While the overall session time for the remaining days might slightly increase, you’re still getting the necessary stimulus for tissue tolerance and injury prevention.
The 3-Day Rugby Off-Season Training Split
For those needing to trim down to three training days, the approach shifts to merging sessions and carefully prioritizing:
- Full Body Strength Day: Combine upper and lower body strength and power work into one high-output session. Focus on your primary KPI lifts for both, ensuring you hit the heaviest, most impactful movements.
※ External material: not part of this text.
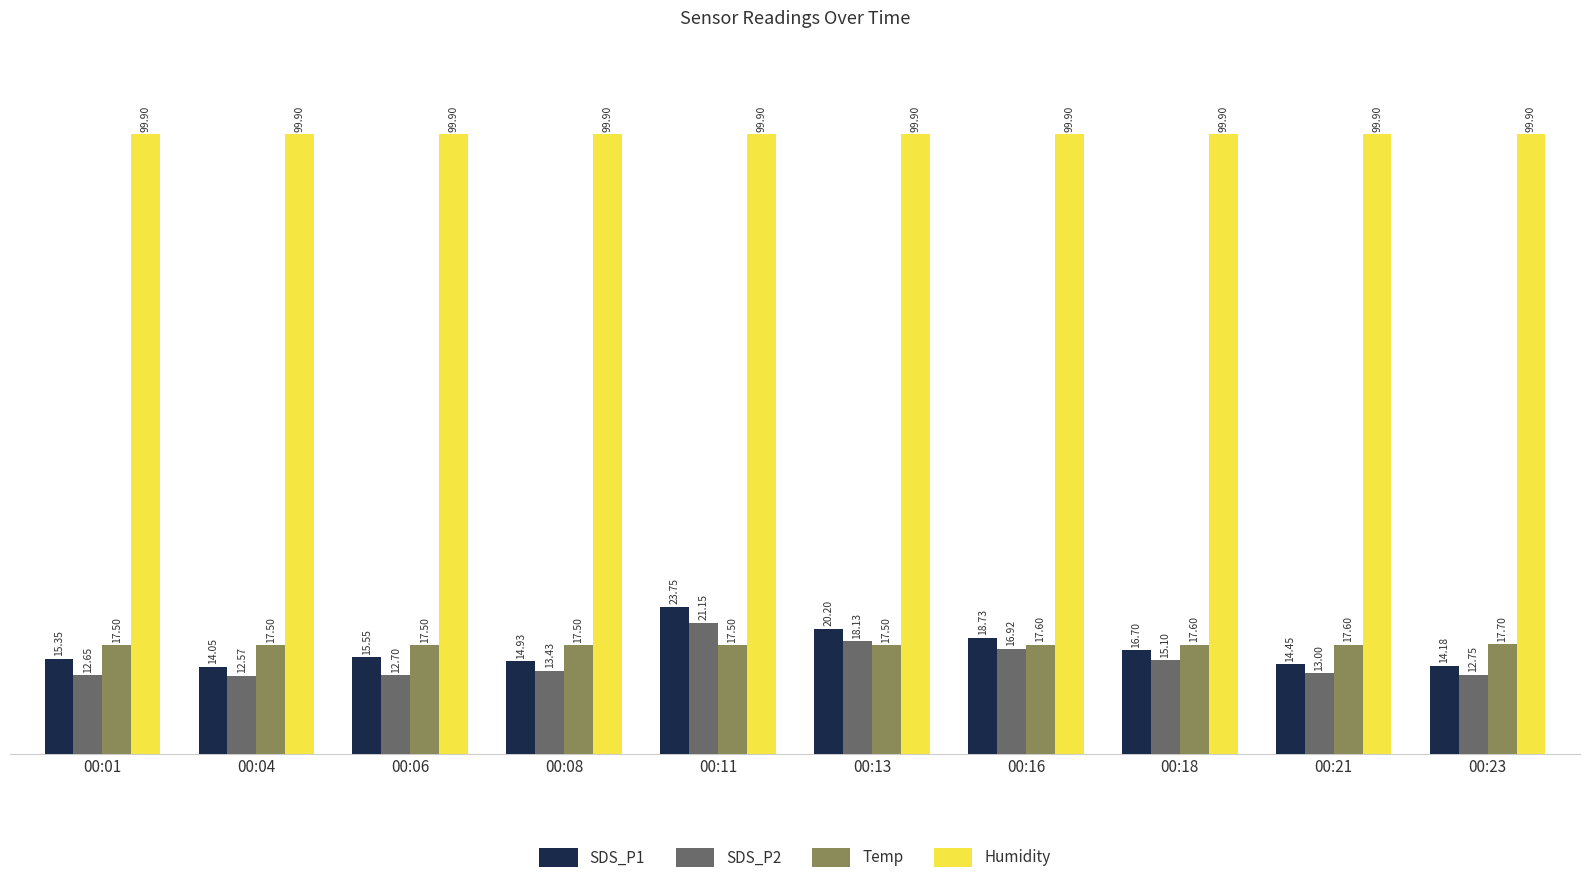

How many groups of bars are there?

10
- Full Body Repetition Day: This session merges elements of Impulse and Hypertrophy. It’s more volume-focused with easier movements, building work capacity and incorporating accessory work without excessive fatigue.
- Athlete Day: This day is non-negotiable. Maintain your speed and plyometric work on a dedicated Athlete Day. This is crucial for building the resilience in your ankles, Achilles, and patella that will be tested in pre-season and throughout the playing year. Neglecting this day often leads to injuries and poor performance come game time.
By intelligently merging and distributing the key components, even a 3-day off-season rugby training split can effectively develop the strength, speed, power, and resilience needed for a dominant season. The goal remains consistent: high-quality training that directly translates to unparalleled performance on the rugby pitch.
Tackling Your Off-Season Training Questions
Why shouldn’t rugby players use generic gym training splits like ‘bro splits’?
Generic gym splits focus on muscle growth or single-lift strength, which often doesn’t translate to the explosive power, agility, and resilience needed for rugby. Rugby training needs to prioritize specific athletic qualities for on-pitch performance.
What are the ‘Core Four’ athletic qualities essential for rugby players?
The ‘Core Four’ are Strength, Explosive Power, Speed, and Conditioning. These pillars must be consistently developed in off-season training to ensure dominant performance on the field.
How many days a week should a rugby player train during the off-season?
An optimal off-season training split can range from 3 to 5 days a week. The most important thing is consistency and quality, adapting the program to your schedule rather than missing sessions.
Should I heavily focus on conditioning during the rugby off-season?
For most experienced players, less is usually more with conditioning in the early off-season. It’s better to prioritize building strength, speed, and power, as these are harder to develop and conditioning can be built up faster later.